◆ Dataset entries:
———

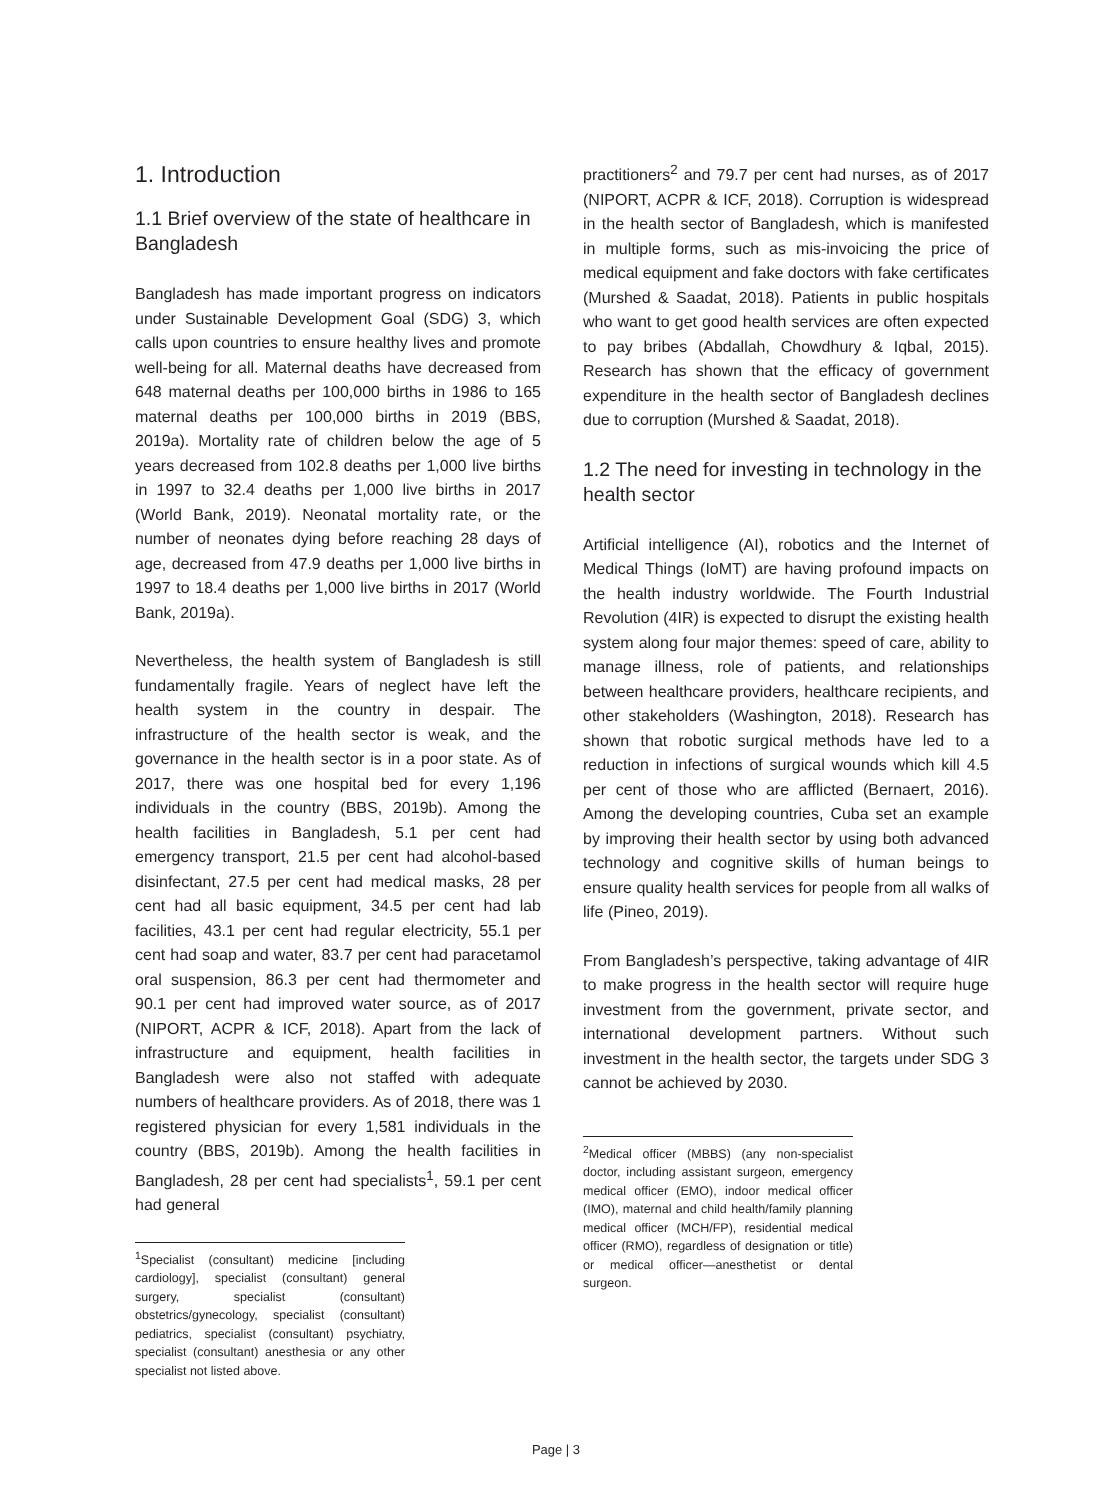1. Introduction
1.1 Brief overview of the state of healthcare in Bangladesh
Bangladesh has made important progress on indicators under Sustainable Development Goal (SDG) 3, which calls upon countries to ensure healthy lives and promote well-being for all. Maternal deaths have decreased from 648 maternal deaths per 100,000 births in 1986 to 165 maternal deaths per 100,000 births in 2019 (BBS, 2019a). Mortality rate of children below the age of 5 years decreased from 102.8 deaths per 1,000 live births in 1997 to 32.4 deaths per 1,000 live births in 2017 (World Bank, 2019). Neonatal mortality rate, or the number of neonates dying before reaching 28 days of age, decreased from 47.9 deaths per 1,000 live births in 1997 to 18.4 deaths per 1,000 live births in 2017 (World Bank, 2019a).
Nevertheless, the health system of Bangladesh is still fundamentally fragile. Years of neglect have left the health system in the country in despair. The infrastructure of the health sector is weak, and the governance in the health sector is in a poor state. As of 2017, there was one hospital bed for every 1,196 individuals in the country (BBS, 2019b). Among the health facilities in Bangladesh, 5.1 per cent had emergency transport, 21.5 per cent had alcohol-based disinfectant, 27.5 per cent had medical masks, 28 per cent had all basic equipment, 34.5 per cent had lab facilities, 43.1 per cent had regular electricity, 55.1 per cent had soap and water, 83.7 per cent had paracetamol oral suspension, 86.3 per cent had thermometer and 90.1 per cent had improved water source, as of 2017 (NIPORT, ACPR & ICF, 2018). Apart from the lack of infrastructure and equipment, health facilities in Bangladesh were also not staffed with adequate numbers of healthcare providers. As of 2018, there was 1 registered physician for every 1,581 individuals in the country (BBS, 2019b). Among the health facilities in Bangladesh, 28 per cent had specialists<sup>1</sup>, 59.1 per cent had general
<sup>1</sup> Specialist (consultant) medicine [including cardiology], specialist (consultant) general surgery, specialist (consultant) obstetrics/gynecology, specialist (consultant) pediatrics, specialist (consultant) psychiatry, specialist (consultant) anesthesia or any other specialist not listed above.
practitioners<sup>2</sup> and 79.7 per cent had nurses, as of 2017 (NIPORT, ACPR & ICF, 2018). Corruption is widespread in the health sector of Bangladesh, which is manifested in multiple forms, such as mis-invoicing the price of medical equipment and fake doctors with fake certificates (Murshed & Saadat, 2018). Patients in public hospitals who want to get good health services are often expected to pay bribes (Abdallah, Chowdhury & Iqbal, 2015). Research has shown that the efficacy of government expenditure in the health sector of Bangladesh declines due to corruption (Murshed & Saadat, 2018).
1.2 The need for investing in technology in the health sector
Artificial intelligence (AI), robotics and the Internet of Medical Things (IoMT) are having profound impacts on the health industry worldwide. The Fourth Industrial Revolution (4IR) is expected to disrupt the existing health system along four major themes: speed of care, ability to manage illness, role of patients, and relationships between healthcare providers, healthcare recipients, and other stakeholders (Washington, 2018). Research has shown that robotic surgical methods have led to a reduction in infections of surgical wounds which kill 4.5 per cent of those who are afflicted (Bernaert, 2016). Among the developing countries, Cuba set an example by improving their health sector by using both advanced technology and cognitive skills of human beings to ensure quality health services for people from all walks of life (Pineo, 2019).
From Bangladesh’s perspective, taking advantage of 4IR to make progress in the health sector will require huge investment from the government, private sector, and international development partners. Without such investment in the health sector, the targets under SDG 3 cannot be achieved by 2030.
<sup>2</sup> Medical officer (MBBS) (any non-specialist doctor, including assistant surgeon, emergency medical officer (EMO), indoor medical officer (IMO), maternal and child health/family planning medical officer (MCH/FP), residential medical officer (RMO), regardless of designation or title) or medical officer—anesthetist or dental surgeon.
Page | 3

———

◆ Exercise aim: Print each record exactly as it stands, leaving the images out.

◆ Answer for this exercise:
1. Introduction
1.1 Brief overview of the state of healthcare in Bangladesh
Bangladesh has made important progress on indicators under Sustainable Development Goal (SDG) 3, which calls upon countries to ensure healthy lives and promote well-being for all. Maternal deaths have decreased from 648 maternal deaths per 100,000 births in 1986 to 165 maternal deaths per 100,000 births in 2019 (BBS, 2019a). Mortality rate of children below the age of 5 years decreased from 102.8 deaths per 1,000 live births in 1997 to 32.4 deaths per 1,000 live births in 2017 (World Bank, 2019). Neonatal mortality rate, or the number of neonates dying before reaching 28 days of age, decreased from 47.9 deaths per 1,000 live births in 1997 to 18.4 deaths per 1,000 live births in 2017 (World Bank, 2019a).
Nevertheless, the health system of Bangladesh is still fundamentally fragile. Years of neglect have left the health system in the country in despair. The infrastructure of the health sector is weak, and the governance in the health sector is in a poor state. As of 2017, there was one hospital bed for every 1,196 individuals in the country (BBS, 2019b). Among the health facilities in Bangladesh, 5.1 per cent had emergency transport, 21.5 per cent had alcohol-based disinfectant, 27.5 per cent had medical masks, 28 per cent had all basic equipment, 34.5 per cent had lab facilities, 43.1 per cent had regular electricity, 55.1 per cent had soap and water, 83.7 per cent had paracetamol oral suspension, 86.3 per cent had thermometer and 90.1 per cent had improved water source, as of 2017 (NIPORT, ACPR & ICF, 2018). Apart from the lack of infrastructure and equipment, health facilities in Bangladesh were also not staffed with adequate numbers of healthcare providers. As of 2018, there was 1 registered physician for every 1,581 individuals in the country (BBS, 2019b). Among the health facilities in Bangladesh, 28 per cent had specialists<sup>1</sup>, 59.1 per cent had general
<sup>1</sup> Specialist (consultant) medicine [including cardiology], specialist (consultant) general surgery, specialist (consultant) obstetrics/gynecology, specialist (consultant) pediatrics, specialist (consultant) psychiatry, specialist (consultant) anesthesia or any other specialist not listed above.
practitioners<sup>2</sup> and 79.7 per cent had nurses, as of 2017 (NIPORT, ACPR & ICF, 2018). Corruption is widespread in the health sector of Bangladesh, which is manifested in multiple forms, such as mis-invoicing the price of medical equipment and fake doctors with fake certificates (Murshed & Saadat, 2018). Patients in public hospitals who want to get good health services are often expected to pay bribes (Abdallah, Chowdhury & Iqbal, 2015). Research has shown that the efficacy of government expenditure in the health sector of Bangladesh declines due to corruption (Murshed & Saadat, 2018).
1.2 The need for investing in technology in the health sector
Artificial intelligence (AI), robotics and the Internet of Medical Things (IoMT) are having profound impacts on the health industry worldwide. The Fourth Industrial Revolution (4IR) is expected to disrupt the existing health system along four major themes: speed of care, ability to manage illness, role of patients, and relationships between healthcare providers, healthcare recipients, and other stakeholders (Washington, 2018). Research has shown that robotic surgical methods have led to a reduction in infections of surgical wounds which kill 4.5 per cent of those who are afflicted (Bernaert, 2016). Among the developing countries, Cuba set an example by improving their health sector by using both advanced technology and cognitive skills of human beings to ensure quality health services for people from all walks of life (Pineo, 2019).
From Bangladesh’s perspective, taking advantage of 4IR to make progress in the health sector will require huge investment from the government, private sector, and international development partners. Without such investment in the health sector, the targets under SDG 3 cannot be achieved by 2030.
<sup>2</sup> Medical officer (MBBS) (any non-specialist doctor, including assistant surgeon, emergency medical officer (EMO), indoor medical officer (IMO), maternal and child health/family planning medical officer (MCH/FP), residential medical officer (RMO), regardless of designation or title) or medical officer—anesthetist or dental surgeon.
Page | 3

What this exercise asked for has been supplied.